Thanks to all kinds of productivity apps and tools, you can automate your workflow to be as streamlined and efficient as possible.
You can turn an email straight into a task in Asana, or send a Google Calendar event to your Slack channel.
Connect your newsletter database to your CRM system, or even publish one post across all social media channels.
Or you can automatically back-up your desk to Dropbox or Google Drive.
Many of the best productivity apps already have automation systems built in, but if you want to take things up a notch and open up a whole new world of possibilities, check out Zapier and IFTTT (If This, Then That)
Desktop Programs for Your Essential Phone Apps
I absolutely hate typing on a phone. Unless it’s urgent or a very quick reply to a social media comment or email, I try to avoid typing out walls of text on my smartphone at all costs.
That’s why I almost always prefer to use my laptop to reply to people.
Luckily many of the most popular communication phone apps can be accessed on your laptop too!

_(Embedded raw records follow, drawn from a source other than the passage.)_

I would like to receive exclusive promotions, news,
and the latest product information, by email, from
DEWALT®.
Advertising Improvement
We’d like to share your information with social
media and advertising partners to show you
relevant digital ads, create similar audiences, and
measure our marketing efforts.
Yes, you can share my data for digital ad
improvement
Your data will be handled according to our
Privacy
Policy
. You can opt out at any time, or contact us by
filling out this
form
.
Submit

You can get desktop versions of WhatsApp, Slack, Facebook and Instagram messenger (through Creative Studios), and a whole host of others.

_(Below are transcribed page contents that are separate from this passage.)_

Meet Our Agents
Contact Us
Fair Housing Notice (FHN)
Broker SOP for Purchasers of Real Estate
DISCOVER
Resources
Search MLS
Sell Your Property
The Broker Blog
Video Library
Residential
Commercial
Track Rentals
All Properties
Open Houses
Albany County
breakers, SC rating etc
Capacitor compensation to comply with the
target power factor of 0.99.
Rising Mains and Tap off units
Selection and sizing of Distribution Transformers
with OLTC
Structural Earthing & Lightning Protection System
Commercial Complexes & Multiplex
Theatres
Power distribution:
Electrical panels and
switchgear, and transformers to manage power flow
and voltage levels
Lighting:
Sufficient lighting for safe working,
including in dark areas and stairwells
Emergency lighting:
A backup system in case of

Being able to respond to people on your computer also minimise the number of times you pick up your phone, which in turn helps with avoiding unnecessary distractions.
Be Extra Productive with RescueTime
Even if you are an incredibly efficient person, your mind will start to wander when you’re working from home or in a different place than you’re used to.
One way to take control of your time is with the app, RescueTime.
Rescue Time was built for people who feel overwhelmed, busy or never have enough time to complete all the tasks at hand.
What it does is give you access to a whole range of productivity courses, which helps you get the right mindset to crank out your work efficiently.
The other thing it does, which is the main reason most people sign up for it, is introduce a bunch of time management tools into your life.
Once you install it on your computer, RescueTime monitors how much time you spend on certain sites and activities, then presents you with a report about just how productive you are throughout the day.
It can then tell you when you are actually most productive. After a few weeks for example, you can log into the dashboard and discover that every day from the hours of 13:00-15:00, you actually get very little done.
With that knowledge, you can then start planning your day out with non-essential tasks in that time frame.
RescueTime will also tell you how much time you spend on non-productive websites and apps. Nothing quite like getting a notification that you’ve spent 3 hours on Instagram during the workday to realise that perhaps you should just put down Instagram…
It’s a powerful tool that just gets better the longer you use it. Highly recommended!